ENTRIES SUPPLIED:
-- Opening Marker --

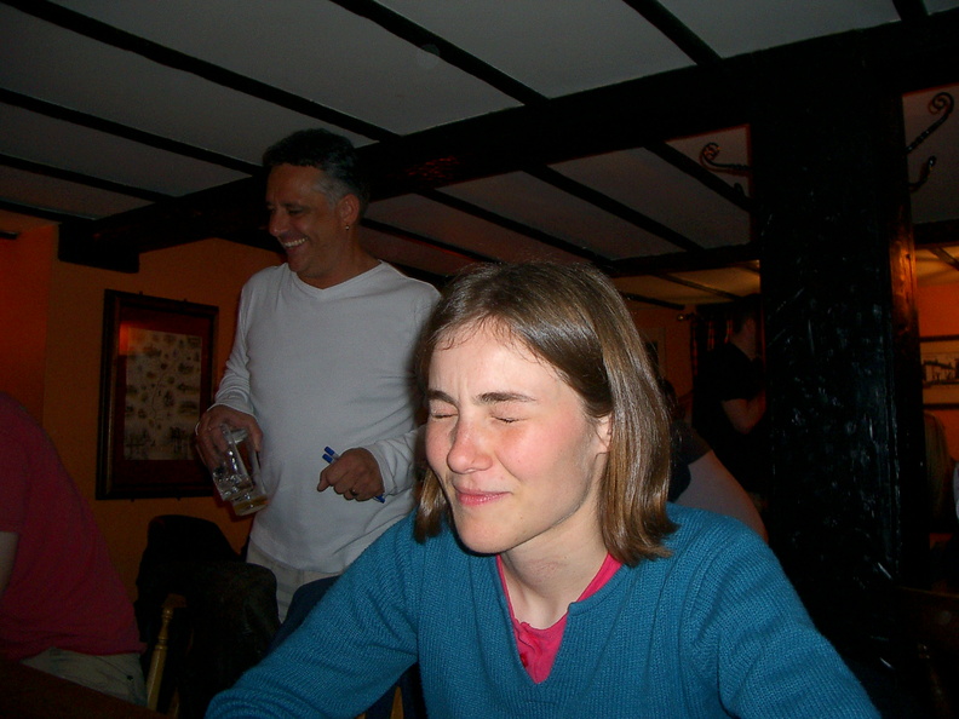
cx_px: 480
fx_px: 970
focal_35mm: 35
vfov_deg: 40.7
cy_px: 360
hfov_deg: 52.6
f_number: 2.6
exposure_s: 1/40
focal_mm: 5.8
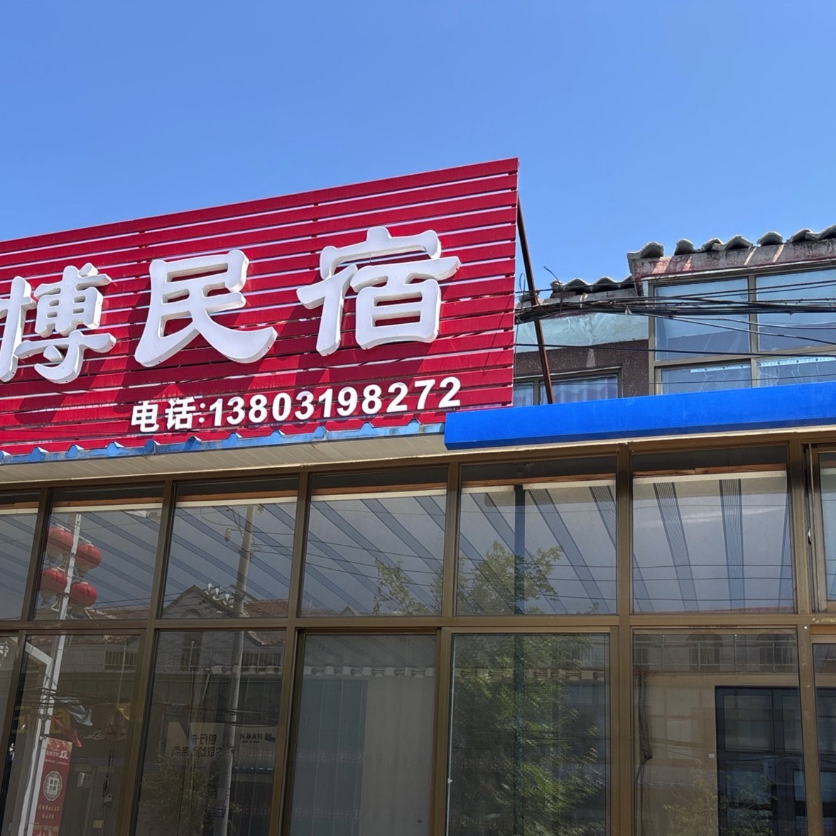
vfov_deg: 41.5
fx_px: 1093
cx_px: 314
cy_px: 536
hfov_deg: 41.6
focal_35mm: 40
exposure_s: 1/1642
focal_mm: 5.96
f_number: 1.6
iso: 50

-- Closing Marker --

EXERCISE OBJECTIVE:
Copy out all of the data word for word. Do not carry over any picture.

ANSWER AREA:
cx_px: 480
fx_px: 970
focal_35mm: 35
vfov_deg: 40.7
cy_px: 360
hfov_deg: 52.6
f_number: 2.6
exposure_s: 1/40
focal_mm: 5.8
vfov_deg: 41.5
fx_px: 1093
cx_px: 314
cy_px: 536
hfov_deg: 41.6
focal_35mm: 40
exposure_s: 1/1642
focal_mm: 5.96
f_number: 1.6
iso: 50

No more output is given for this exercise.